Medicare part B drug spending increased by 25 percent a year before reimbursement was changed to ASP plus 6 percent. Since 2006 Medicare part B drug spending has increased by about 4 percent a year.
But a lot of the decline is a result of the introduction of many oral formulations for cancer and autoimmune diseases. So it’s unclear whether the shift in reimbursement had any effect.
Further, the Budget Control Act of 2011 decreased Medicare reimbursement by two percent, impacting the thin margin available for cushion in Part B drug payments and reducing the ASP add-on from 6 to approximately 4 percent. This also has had no effect on the use of Part B medicines.
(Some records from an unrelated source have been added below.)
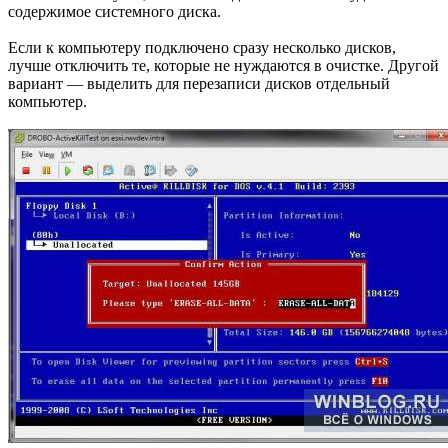
содержимое системного диска.
Если к компьютеру подключено сразу несколько дисков,
лучше отключить те, которые не нуждаются в очистке. Другой
вариант — выделить для перезаписи дисков отдельный
компьютер.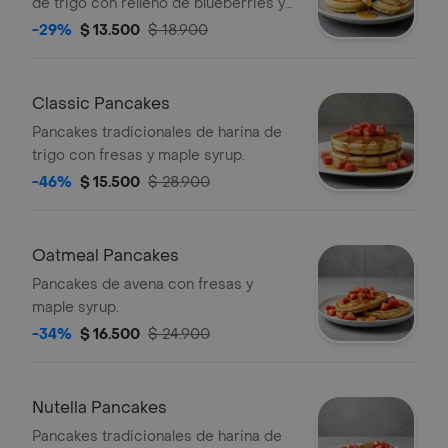
de trigo con relleno de blueberries y
maple syrup.
-29%
$ 13.500
$ 18.900
Classic Pancakes
Pancakes tradicionales de harina de
trigo con fresas y maple syrup.
-46%
$ 15.500
$ 28.900
Oatmeal Pancakes
Pancakes de avena con fresas y
maple syrup.
-34%
$ 16.500
$ 24.900
Nutella Pancakes
Pancakes tradicionales de harina de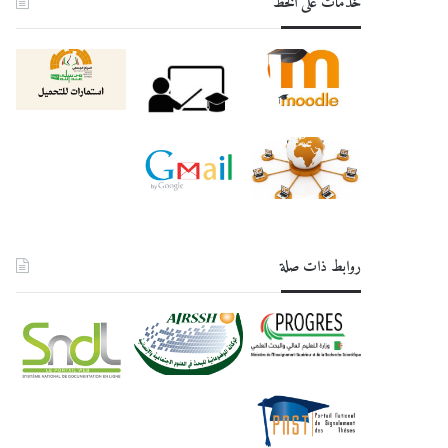
خدمات على الخط
روابط ذات صلة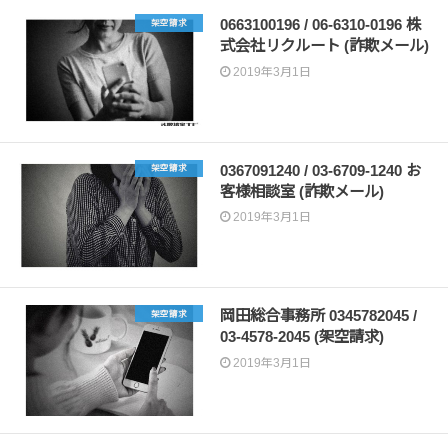
0663100196 / 06-6310-0196 株
架空請求
式会社リクルート (詐欺メール)
2019年3月1日
0367091240 / 03-6709-1240 お
架空請求
客様相談室 (詐欺メール)
2019年3月1日
岡田総合事務所 0345782045 /
架空請求
03-4578-2045 (架空請求)
2019年3月1日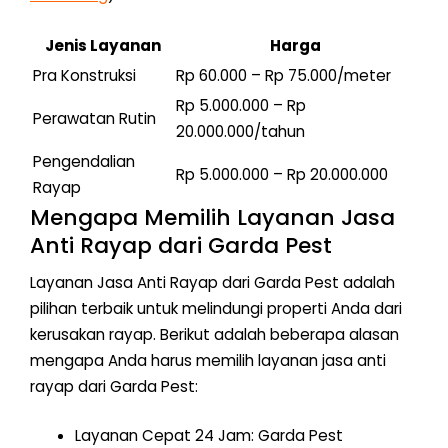
Jenis Layanan
Harga
Pra Konstruksi
Rp 60.000 – Rp 75.000/meter
Rp 5.000.000 – Rp
Perawatan Rutin
20.000.000/tahun
Pengendalian
Rp 5.000.000 – Rp 20.000.000
Rayap
Mengapa Memilih Layanan Jasa
Anti Rayap dari Garda Pest
Layanan Jasa Anti Rayap dari Garda Pest adalah
pilihan terbaik untuk melindungi properti Anda dari
kerusakan rayap. Berikut adalah beberapa alasan
mengapa Anda harus memilih layanan jasa anti
rayap dari Garda Pest:
Layanan Cepat 24 Jam: Garda Pest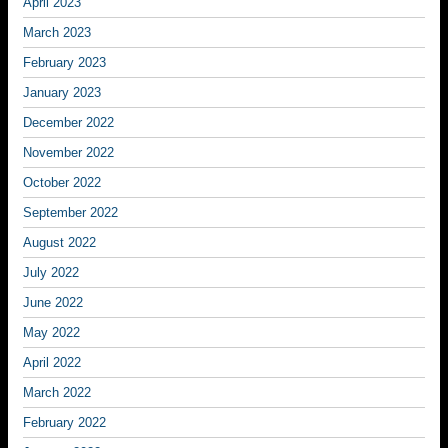
April 2023
March 2023
February 2023
January 2023
December 2022
November 2022
October 2022
September 2022
August 2022
July 2022
June 2022
May 2022
April 2022
March 2022
February 2022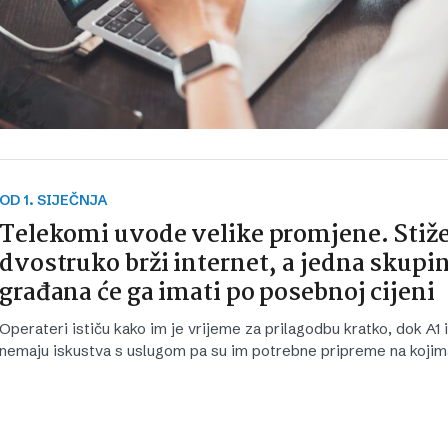
OD 1. SIJEČNJA
Telekomi uvode velike promjene. Stiž
dvostruko brži internet, a jedna skupi
građana će ga imati po posebnoj cijeni
Operateri ističu kako im je vrijeme za prilagodbu kratko, dok A1
nemaju iskustva s uslugom pa su im potrebne pripreme na kojim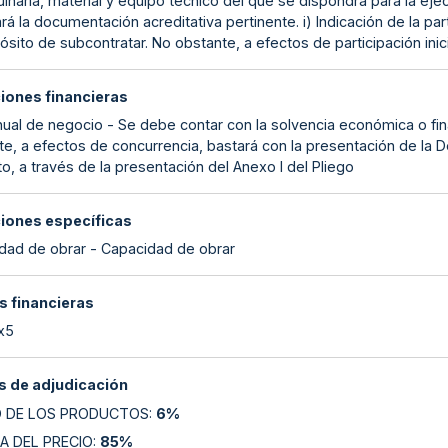
inaria, material y equipo técnico del que se dispondrá para la eje
rá la documentación acreditativa pertinente. i) Indicación de la p
ósito de subcontratar. No obstante, a efectos de participación inic
ciones financieras
anual de negocio - Se debe contar con la solvencia económica o fin
te, a efectos de concurrencia, bastará con la presentación de la
to, a través de la presentación del Anexo I del Pliego
ciones específicas
dad de obrar - Capacidad de obrar
s financieras
 x5
 de adjudicación
O DE LOS PRODUCTOS
:
6%
A DEL PRECIO
:
85%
The General Accountability Office notes that, “New Part B drugs are more likely than new non-Part B drugs to have used an FDA expedited program or to have received an orphan designation which applies to drugs that treat rare conditions and are received by a relatively small number of people. “
Expenditures for new Part B drugs were concentrated among a small number of drugs and conditions, and most new Part B drugs were costly for beneficiaries. GAO identified expenditures in 2013 for 75 of the 83 new Part B drugs. Expenditures for these 75 drugs in 2013 were concentrated among 3 drugs—Lucentis, Eylea, and Prolia—which accounted for 53 percent of the $5.9 billion Medicare and its beneficiaries spent on new Part B drugs. The 20 highest expenditure drugs accounted for 92 percent of 2013 expenditures on new Part B drugs and for 26 percent of total expenditures for Part B drugs
But even then, new part B drugs did not drive up total part B drug spending as a percent of Medicare spending.
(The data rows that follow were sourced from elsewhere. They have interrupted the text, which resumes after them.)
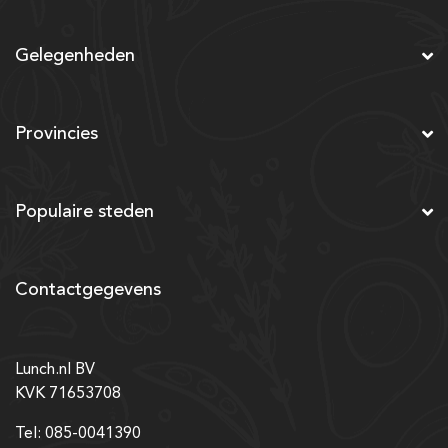
Gelegenheden
Provincies
Populaire steden
Contactgegevens
Lunch.nl BV
KVK 71653708
Tel: 085-0041390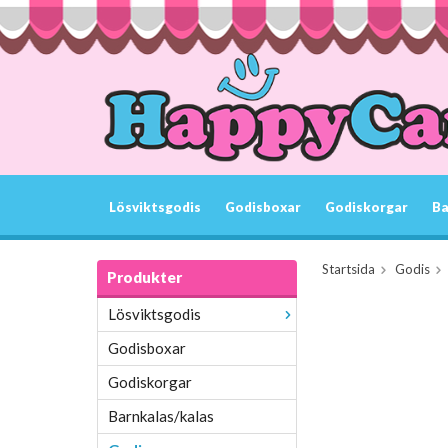
Lösviktsgodis
Godisboxar
Godiskorgar
Ba
Startsida
Godis
Produkter
Lösviktsgodis
Godisboxar
Godiskorgar
Barnkalas/kalas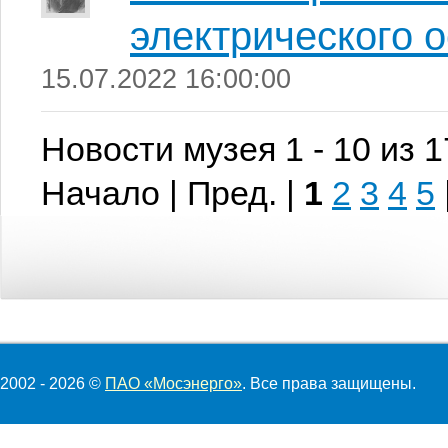
электрического 
15.07.2022 16:00:00
Новости музея 1 - 10 из 
Начало | Пред. |
1
2
3
4
5
2002 - 2026 ©
ПАО «Мосэнерго»
. Все права защищены.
Meanwhile, the ‘battalion’ is all in favor of expanding the number of Medicare Part B drugs qualifying for deep discounts. “Hospitals and its beneficiaries paid $3.5 billion for 340B-purchased drugs in 2013. In the aggregate, Part B payment amounts were 58 percent more than the statutorily based 340B ceiling prices that year, which allowed covered entities to retain approximately $1.3 billion. The 340B statute does not restrict how covered entities may use these funds. ”
That’s the GAO’s way of saying that hospitals pocket the difference.
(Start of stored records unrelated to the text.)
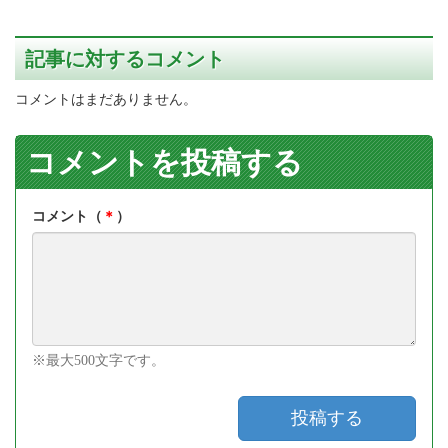
記事に対するコメント
コメントはまだありません。
コメントを投稿する
コメント（
＊
）
※最大500文字です。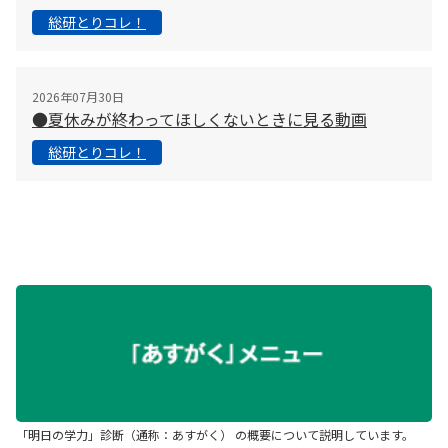
総研とりコレ！
2026年07月30日
●夏休みが終わってほしくないときに見る動画
総研とりコレ！
「明日の学力」診断（通称：あすがく） の概要について説明しています。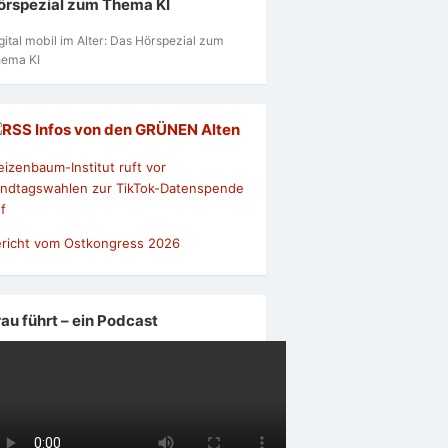
örspezial zum Thema KI
gital mobil im Alter: Das Hörspezial zum
ema KI
Infos von den GRÜNEN Alten
izenbaum-Institut ruft vor
ndtagswahlen zur TikTok-Datenspende
f
richt vom Ostkongress 2026
rau führt – ein Podcast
Indeed, as Adam Fein notes in Drugchannels, “the discounted purchases hospitals made under the 340B Drug Pricing Program hit $12 billion in 2015. That’s a whopping 67% higher than the 2013 figure. I estimate that the undiscounted value of these purchases exceeds $17 billion.
Most 340B purchases are made by hospitals. My exclusive number-crunching below reveals that hospitals now receive 340B discounts on more than 44% of their drug purchases. As I predicted two years ago, the 340B program is taking over the hospital market.”
So of course hospitals want cheaper drug prices! They are betting that deeper discounts will fatten their margins.